# Problems to work on
[a] In the essay on A Streetcar Named Desire, what does Stanley do when Stella tells him to clear his table?
[b] For each statement, say whether it agrees with the essay on A Streetcar Named Desire, and quote the words of the essay that decide it. (i) The essay describes Stanley as highly intelligent. (ii) The opening quotation is attributed to Charles Darwin. (iii) Stanley, Stella, and Blanche are all present during the dinner-table scene.
[c] Write the next part of the essay on A Streetcar Named Desire, picking up after its final sentence.

It is not the strongest of the species that survives, nor the most intelligent, but the one most responsive to change. These famous words were spoken by 19th century British scientist, Charles Darwin. By saying that the most physically fit humans will not survive, Darwin describes that change is the key instance to survival in a world dominated by brutes. These traits are shared by Tennessee Williams in the play A Streetcar Named Desire. Tennessee Williams used Stanley as an example of Charles Darwins theory. In the play, Stanley is strong, brutal, and commanding. Although not very intelligent, he is the only survivor remaining and comes out on top. His struggle winning over Stella from Blanch is an example of his dominant nature he wants to show. According to Williams, only the fittest survive in a world where sympathy is not spared for the weak.

First of all, Stanley is the fittest man in the play because of his dominant nature over others. During the scene when Stanley, Stella, and Blanche are eating at the dinner table, Stella notices that Stanley looks like a mess and tells him to go in the kitchen and clear his table. Stanley smashes his plate and lets everyone know, "that's how I'll clear the table! Don't ever talk that way to me!", that is Stanley's way of asserting his control by spreading fear around other and showing that he is king of the house and won't be told what to do. Above all, by asserting power to himself, Stanley proves that "every man is king! and I'm the king around here" to Stella and Blanche who then see his vicious and aggressive nature. Consequently, Stanley asserts his right to be dominant by presenting a clear visual of how he is king of the house.

# Data block

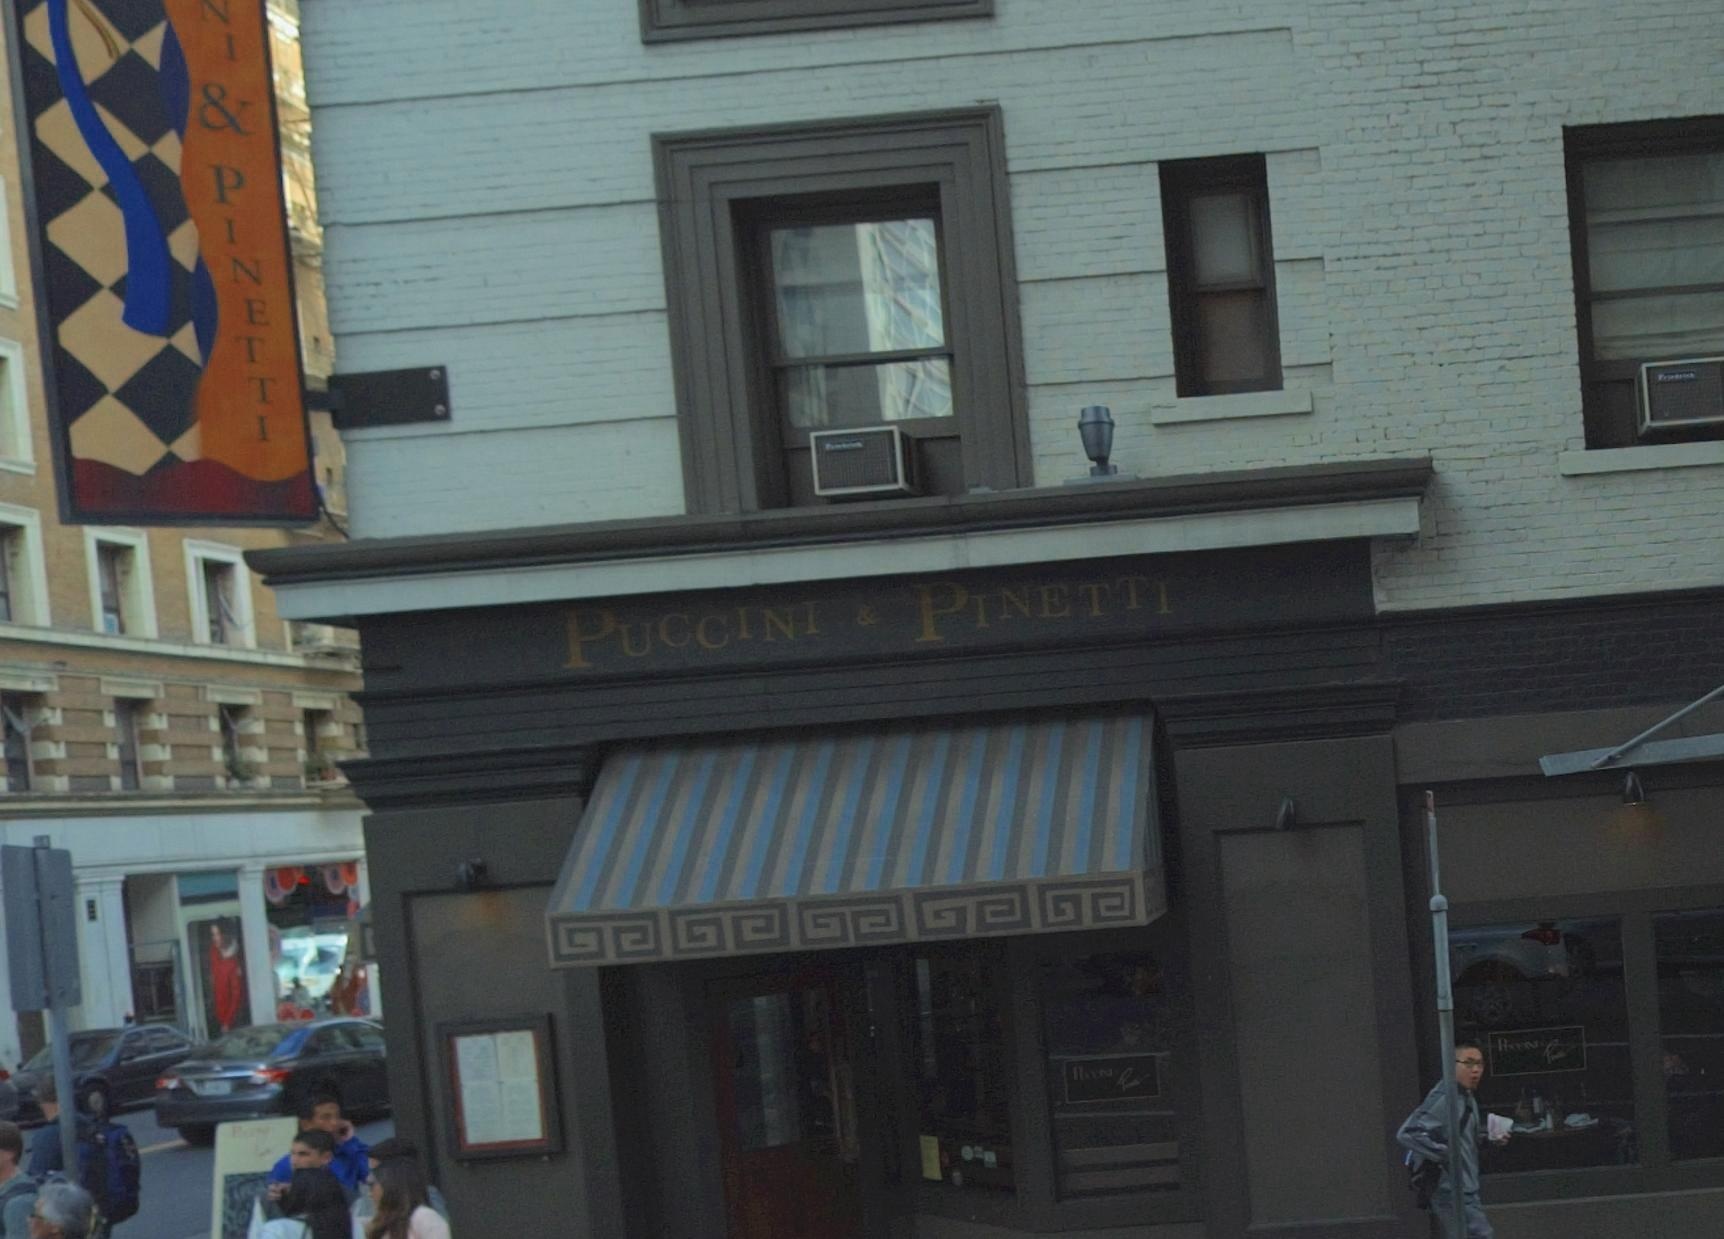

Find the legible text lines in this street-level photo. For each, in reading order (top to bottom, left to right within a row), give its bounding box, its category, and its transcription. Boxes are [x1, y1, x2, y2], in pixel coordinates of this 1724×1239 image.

# Results of the exercise
[a] He smashes his plate.

[b]
(i) No: "Although not very intelligent, he is the only survivor remaining and comes out on top."
(ii) Yes: "These famous words were spoken by 19th century British scientist, Charles Darwin."
(iii) Yes: "During the scene when Stanley, Stella, and Blanche are eating at the dinner table"

[c]
Blanche is the sensitive type that cannot look after herself and depends on the support of others to get through everyday life. During the scene when Mitch is demanding to see Blanche with realism, she doesn't "want realism, [she] wants magic!" and admits to misrepresenting herself to people and telling lies. Blanche does not understand that you cannot rely on others to survive in such a brutal world; one must rely on their own strength and come out on top. She cannot handle the reality of a cruel and unforgiving world, and that is shown whenever someone sheds the light on her.